Barry here again. Today's subject is titles. The most important quality of a title is resonance: that is, "the ability to evoke or suggest images, memories, and emotions." Resonance matters because resonance makes things stick. Without it, a title produces no emotion -- it stands for nothing and is instantly (and rightly) forgotten. The resonant title, by contrast, beckons you, it insidiously hooks you, it provides the first step in a seduction that culminates in the pleasure of the book itself. There are two kinds of resonance: automatic, and acquired. They're not mutually exclusive. Let's examine both. Automatic resonance exists in a title that moves you before you've read, or even heard anything about, the book. The title taps into something that already exists in your mind: an experience, an archetype, a memory, a famous phrase or line of poetry. The title stirs that preexisting thing to life, and in doing so makes you feel you know something important and appealing about the underlying work.

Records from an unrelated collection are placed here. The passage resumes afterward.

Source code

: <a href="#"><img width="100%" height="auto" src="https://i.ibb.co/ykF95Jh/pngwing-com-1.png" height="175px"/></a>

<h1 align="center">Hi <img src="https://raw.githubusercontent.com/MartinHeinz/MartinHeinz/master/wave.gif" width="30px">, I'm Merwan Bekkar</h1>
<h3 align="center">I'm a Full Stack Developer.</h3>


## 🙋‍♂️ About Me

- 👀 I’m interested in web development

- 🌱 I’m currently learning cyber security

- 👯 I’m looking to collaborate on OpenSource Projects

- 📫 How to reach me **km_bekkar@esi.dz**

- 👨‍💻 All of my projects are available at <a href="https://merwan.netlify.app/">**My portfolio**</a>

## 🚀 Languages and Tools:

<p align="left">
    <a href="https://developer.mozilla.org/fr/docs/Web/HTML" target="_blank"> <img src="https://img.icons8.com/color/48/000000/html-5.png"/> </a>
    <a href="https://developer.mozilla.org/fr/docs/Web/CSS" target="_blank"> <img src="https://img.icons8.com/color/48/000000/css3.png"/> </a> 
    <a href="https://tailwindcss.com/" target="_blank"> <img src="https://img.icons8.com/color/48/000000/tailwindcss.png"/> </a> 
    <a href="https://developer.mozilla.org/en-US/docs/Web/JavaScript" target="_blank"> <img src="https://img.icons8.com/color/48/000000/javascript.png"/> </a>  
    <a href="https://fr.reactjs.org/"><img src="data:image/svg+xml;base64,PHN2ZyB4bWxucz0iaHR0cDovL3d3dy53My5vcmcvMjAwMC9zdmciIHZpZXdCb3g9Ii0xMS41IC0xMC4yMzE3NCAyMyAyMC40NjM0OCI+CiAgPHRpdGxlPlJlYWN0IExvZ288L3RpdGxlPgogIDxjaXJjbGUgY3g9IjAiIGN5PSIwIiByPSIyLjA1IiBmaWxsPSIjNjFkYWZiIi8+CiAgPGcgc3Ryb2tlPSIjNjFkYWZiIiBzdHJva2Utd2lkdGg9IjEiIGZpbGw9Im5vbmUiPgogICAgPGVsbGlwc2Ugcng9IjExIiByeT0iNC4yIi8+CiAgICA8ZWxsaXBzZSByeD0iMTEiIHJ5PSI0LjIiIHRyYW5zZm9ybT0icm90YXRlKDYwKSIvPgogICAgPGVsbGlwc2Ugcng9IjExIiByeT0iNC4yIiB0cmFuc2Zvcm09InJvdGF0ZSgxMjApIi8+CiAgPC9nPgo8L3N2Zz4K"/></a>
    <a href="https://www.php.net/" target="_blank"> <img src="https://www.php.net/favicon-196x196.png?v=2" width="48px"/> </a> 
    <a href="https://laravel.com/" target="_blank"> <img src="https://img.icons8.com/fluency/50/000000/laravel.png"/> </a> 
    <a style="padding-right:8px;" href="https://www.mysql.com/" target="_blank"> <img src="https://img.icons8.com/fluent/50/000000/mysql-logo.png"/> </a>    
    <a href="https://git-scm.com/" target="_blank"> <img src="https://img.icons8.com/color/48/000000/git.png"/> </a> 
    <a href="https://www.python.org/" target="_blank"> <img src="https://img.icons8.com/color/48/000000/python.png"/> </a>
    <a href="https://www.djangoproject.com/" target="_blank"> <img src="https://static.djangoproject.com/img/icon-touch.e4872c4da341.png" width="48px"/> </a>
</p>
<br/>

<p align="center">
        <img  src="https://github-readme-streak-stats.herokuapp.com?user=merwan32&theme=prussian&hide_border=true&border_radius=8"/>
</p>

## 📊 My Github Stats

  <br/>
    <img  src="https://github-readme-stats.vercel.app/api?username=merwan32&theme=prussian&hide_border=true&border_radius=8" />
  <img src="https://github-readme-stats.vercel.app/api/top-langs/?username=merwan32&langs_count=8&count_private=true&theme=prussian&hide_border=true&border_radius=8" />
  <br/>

One way of checking whether a title has automatic resonance is to ask someone who has never heard of the book, "What do you think it's about?" If the person has a sense, a feeling, if the person can grasp the broad emotional contours of the story, the title has resonance. If you get a giant "huh?" manhunt login n response, something is wrong. (If the title tells too much, you have a different problem -- more on which below.) Recently I heard of a book called "Cemetery of the Nameless.
Geranium Pepper by Fresh, like the flower that gives it a big blowsy kick of nothing special, is sunny, cute, dumb. Like a Golden Retriever, it really, really wants to be your friend, whether you're a writer not interested enough to go on about the neither here nor there of it, or a poet who exactly nails how the flower (and this scent) are good for nothing other than being better than nothing. The Geranium When I put her out, once, by the garbage pail, She looked so limp and bedraggled, So foolish and trusting, like a sick poodle, Or a wizened aster in late September, I brought her back in again For a new routine-- Vitamins, water, and whatever Sustenance seemed sensible At the time: she'd lived So long on gin, bobbie pins, half-smoked cigars, dead beer, Her shriveled petals falling On the faded carpet, the stale Steak grease stuck to her fuzzy leaves. (Dried-out, she creaked like a tulip.) The things she endured!-- The dumb dames shrieking half the night Or the two of us, alone, both seedy, Me breathing booze at her, She leaning out of her pot toward the window. Near the end, she seemed almost to hear me-- And that was scary-- So when that snuffling cretin of a maid Threw her, pot and all, into the trash-can, I said nothing. But cosmetic surgery direct mail sacked the presumptuous hag the next week, I was that lonely. --Theodore Roethke
And the booger problem appears to be solved. I go down to the Bay most mornings to see what's up. Last week, early on the morning of that very full moon, it was register web name OT the tide. Even at low tide, Coffee Pot Bayou is a lovely place to sit and reflect, stretch, read or hum to oneself. Assuming the Manatee Shrieker is not there. That's what we call this woman who hangs over the edge of the seawall talking baby talk to the manatees. Non-stop, high pitched gibberish. She suffers under the illusion that they are coming to see her when in fact, they are coming to the fresh water drain off that empties into the bayou right at that spot. When they slurp against the wall she says nonsense like, "I wub you too! You my little pretty girl! A kiss for me! Oh, tank you, you widdle wovey thing." One morning she was busy pointing out to some tourists (I'm not one of those, thank you very much) that the "mommy was hugging her babies" when I was pretty sure it was a bull trying to mess around with the ladies at the wall. But what do I know? The other day I came within a short swift kick of accidentally knocking her in; Rich restrained me in the nick of time. He said, "She's benign." He's so much nicer than I am. She needs a Bichon Bleu de Gascogne or something. So, provided she's not there, I enjoy that time in the early morning. The small green heron is always there. I put him up as my sidebar picture while I'm here in Florida.